How do I handle CAPTCHA while web scraping?

CAPTCHAs were created to defeat web scrapers, so how are we supposed to bypass them? As with every hurdle in software, more software is the answer.

If you want to handle CAPTCHAs while web scraping you can use a CAPTCHA-solving service such as 2Captcha. These services can be slow and cost money. Do research before you settle on one product.

What are the alternatives to web scraping?

Web scraping is not the only way to gather data for your app or service. There are three other common methods for collecting data: APIs, open data portals, and paid data services. APIs (application program interfaces) are code layers that allow two programs to talk to each other. In your case, it will allow your app to directly access a database. These are helpful as they allow direct access to the data without writing scripts.

Drawbacks of APIs include the need for authorization, poor documentation, breaking changes, and high prices. All of the limits from APIs are dictated by the owners of the API. If they don’t document their service well it is hard to use. If they introduce breaking changes in a version update, then your app may break.

Another alternative to web scraping is using open data portals. These are usually public resources that combine public and reusable data into an easy-to-use interface. The benefit of open data portals is that they are usually free.
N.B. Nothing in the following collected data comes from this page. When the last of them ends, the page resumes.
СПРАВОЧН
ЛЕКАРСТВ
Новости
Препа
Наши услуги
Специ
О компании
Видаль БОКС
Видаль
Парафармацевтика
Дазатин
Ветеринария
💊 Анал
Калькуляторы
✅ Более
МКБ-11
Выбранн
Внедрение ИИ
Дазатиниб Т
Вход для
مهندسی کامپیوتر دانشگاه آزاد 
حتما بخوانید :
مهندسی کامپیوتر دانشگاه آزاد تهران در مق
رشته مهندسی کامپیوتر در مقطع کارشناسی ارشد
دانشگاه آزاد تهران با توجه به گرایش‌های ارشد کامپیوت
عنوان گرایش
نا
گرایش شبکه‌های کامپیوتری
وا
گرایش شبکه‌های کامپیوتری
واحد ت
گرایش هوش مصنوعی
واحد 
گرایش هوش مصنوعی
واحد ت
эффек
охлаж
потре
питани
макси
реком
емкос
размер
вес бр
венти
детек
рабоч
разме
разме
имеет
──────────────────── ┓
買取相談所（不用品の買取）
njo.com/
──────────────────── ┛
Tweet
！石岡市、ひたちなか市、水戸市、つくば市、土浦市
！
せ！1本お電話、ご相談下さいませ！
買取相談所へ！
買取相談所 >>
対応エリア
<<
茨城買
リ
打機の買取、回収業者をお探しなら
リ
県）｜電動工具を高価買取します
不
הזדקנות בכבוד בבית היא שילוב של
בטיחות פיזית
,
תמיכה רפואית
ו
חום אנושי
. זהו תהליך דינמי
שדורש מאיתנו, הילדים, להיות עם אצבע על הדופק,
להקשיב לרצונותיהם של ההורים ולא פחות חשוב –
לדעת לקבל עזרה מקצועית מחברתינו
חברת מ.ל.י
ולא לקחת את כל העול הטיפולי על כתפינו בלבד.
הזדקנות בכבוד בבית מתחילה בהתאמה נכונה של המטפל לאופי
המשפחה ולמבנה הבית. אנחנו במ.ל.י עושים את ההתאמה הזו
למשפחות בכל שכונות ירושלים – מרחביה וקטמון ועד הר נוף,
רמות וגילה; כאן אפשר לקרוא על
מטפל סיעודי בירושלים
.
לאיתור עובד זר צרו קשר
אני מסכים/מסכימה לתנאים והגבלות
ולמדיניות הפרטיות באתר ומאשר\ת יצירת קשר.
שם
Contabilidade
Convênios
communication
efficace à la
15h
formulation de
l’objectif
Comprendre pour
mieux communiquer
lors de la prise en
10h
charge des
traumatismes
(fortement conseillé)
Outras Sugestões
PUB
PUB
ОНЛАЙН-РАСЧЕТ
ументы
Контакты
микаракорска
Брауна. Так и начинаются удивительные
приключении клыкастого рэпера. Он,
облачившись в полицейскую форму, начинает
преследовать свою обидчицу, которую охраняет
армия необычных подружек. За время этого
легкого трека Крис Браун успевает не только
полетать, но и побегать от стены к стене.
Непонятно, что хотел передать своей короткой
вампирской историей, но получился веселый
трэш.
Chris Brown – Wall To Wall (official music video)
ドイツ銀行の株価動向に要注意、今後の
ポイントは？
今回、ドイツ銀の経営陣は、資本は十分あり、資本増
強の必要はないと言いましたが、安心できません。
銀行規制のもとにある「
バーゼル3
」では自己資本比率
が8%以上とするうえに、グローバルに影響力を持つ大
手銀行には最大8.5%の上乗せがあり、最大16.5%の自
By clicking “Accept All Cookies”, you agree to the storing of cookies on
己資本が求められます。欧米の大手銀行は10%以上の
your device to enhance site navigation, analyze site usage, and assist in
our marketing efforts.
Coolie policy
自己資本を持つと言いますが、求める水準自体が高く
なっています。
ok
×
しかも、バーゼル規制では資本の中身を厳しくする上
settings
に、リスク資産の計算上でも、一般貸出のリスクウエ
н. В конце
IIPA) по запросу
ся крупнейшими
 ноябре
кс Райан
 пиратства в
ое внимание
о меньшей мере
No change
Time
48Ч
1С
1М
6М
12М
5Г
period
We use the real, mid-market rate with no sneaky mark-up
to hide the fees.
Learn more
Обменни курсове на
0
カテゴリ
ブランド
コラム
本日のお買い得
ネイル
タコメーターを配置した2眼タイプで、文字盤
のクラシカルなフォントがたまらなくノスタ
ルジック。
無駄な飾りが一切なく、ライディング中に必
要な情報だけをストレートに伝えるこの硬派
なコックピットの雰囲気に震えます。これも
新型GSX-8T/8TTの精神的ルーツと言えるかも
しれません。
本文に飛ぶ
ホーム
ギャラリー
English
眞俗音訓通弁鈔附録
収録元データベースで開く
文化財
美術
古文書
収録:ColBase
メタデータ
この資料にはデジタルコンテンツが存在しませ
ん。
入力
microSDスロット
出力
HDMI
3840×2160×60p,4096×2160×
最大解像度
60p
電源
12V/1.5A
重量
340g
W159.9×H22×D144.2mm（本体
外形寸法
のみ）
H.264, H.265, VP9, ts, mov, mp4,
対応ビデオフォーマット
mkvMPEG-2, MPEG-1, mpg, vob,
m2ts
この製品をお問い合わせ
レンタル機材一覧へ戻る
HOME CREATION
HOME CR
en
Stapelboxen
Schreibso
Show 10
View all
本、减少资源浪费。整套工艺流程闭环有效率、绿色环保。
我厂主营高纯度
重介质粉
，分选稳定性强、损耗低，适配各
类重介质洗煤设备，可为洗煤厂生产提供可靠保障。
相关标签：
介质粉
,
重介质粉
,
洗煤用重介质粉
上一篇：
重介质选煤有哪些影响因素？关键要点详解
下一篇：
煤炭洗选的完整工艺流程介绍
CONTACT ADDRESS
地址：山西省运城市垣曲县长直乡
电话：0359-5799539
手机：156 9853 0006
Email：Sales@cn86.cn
The main downside is that they offer data as a user interface or an API which can make using them difficult.

The final popular alternative to web scraping is paid data services. These are similar to APIs in that they offer a code interface to retrieve data but differ in quality and support. Paid data services cost money, which is their main downside. However, because they cost money, they usually offer more support and are less likely to introduce breaking changes.